Material provided:
---

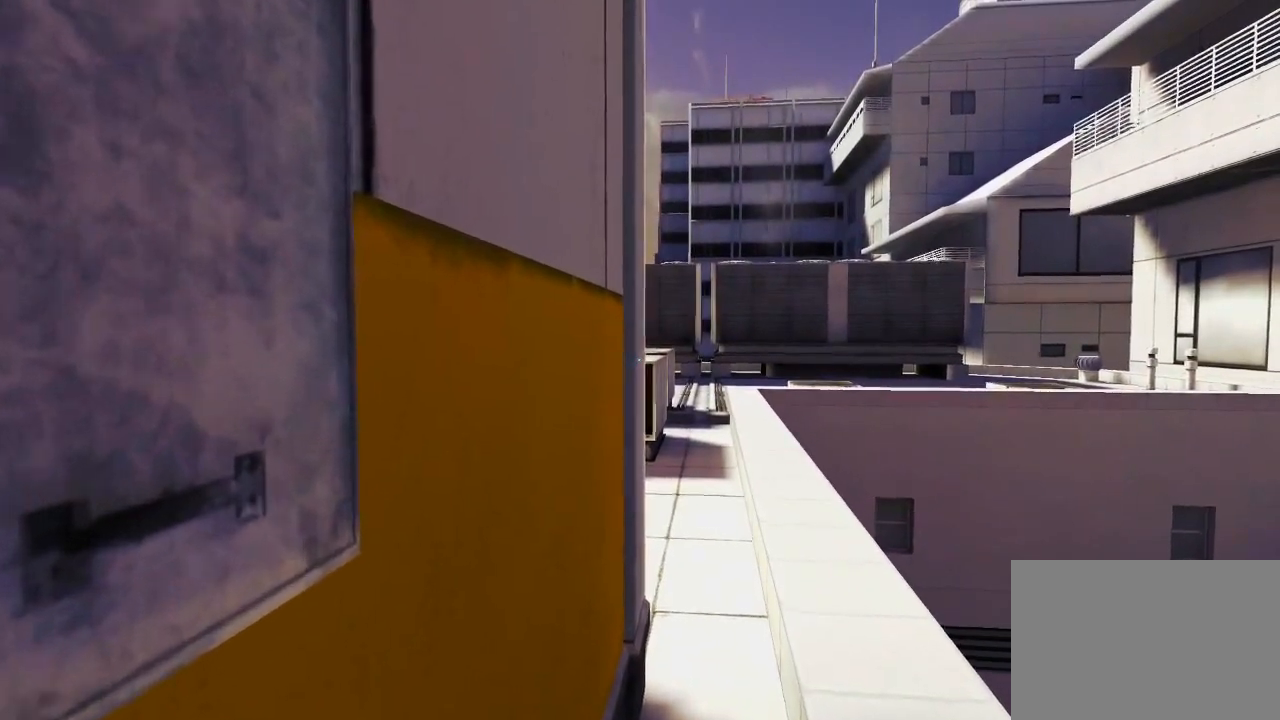
{"keys": ["d", "w"], "mouse": [], "events": [[417, "d", "down"]]}
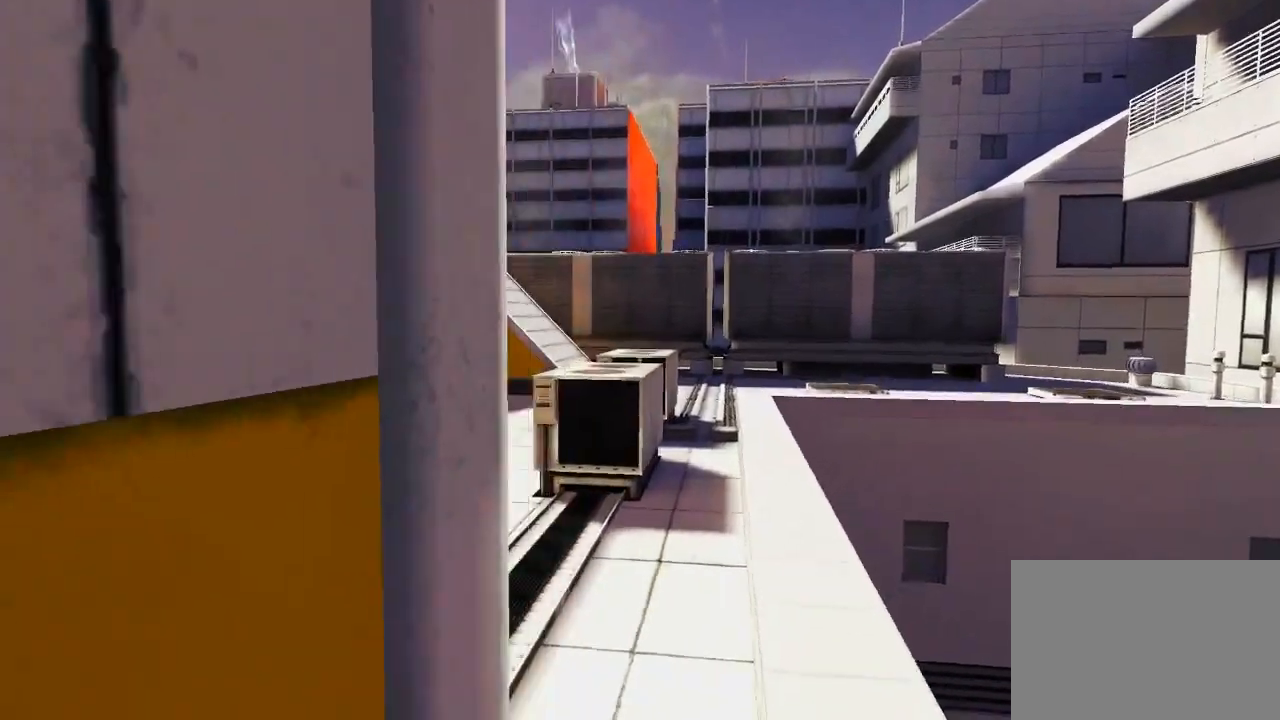
{"keys": [], "mouse": [], "events": [[367, "w", "up"], [433, "d", "up"]]}
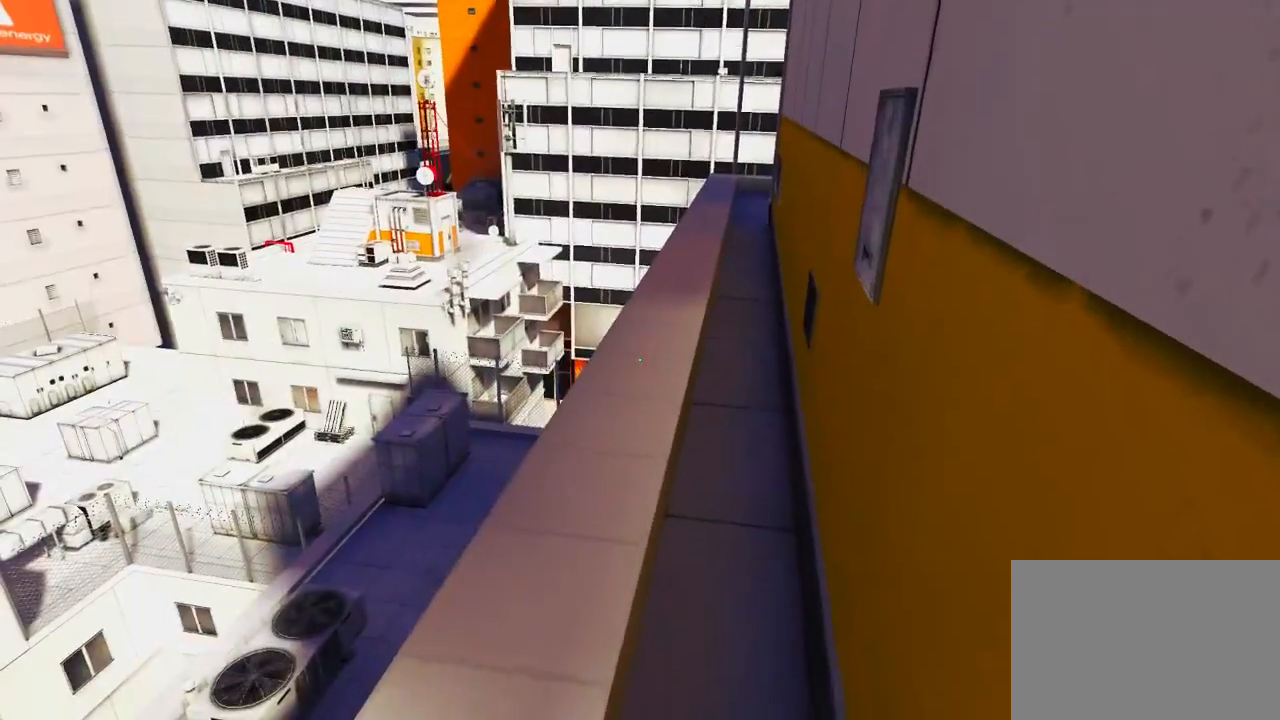
{"keys": ["s"], "mouse": [], "events": [[17, "s", "down"]]}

---

Brief:
Restate, word for word, all of the material above, leaving out the images.

Exercise solution:
{"keys": ["d", "w"], "mouse": [], "events": [[417, "d", "down"]]}
{"keys": [], "mouse": [], "events": [[367, "w", "up"], [433, "d", "up"]]}
{"keys": ["s"], "mouse": [], "events": [[17, "s", "down"]]}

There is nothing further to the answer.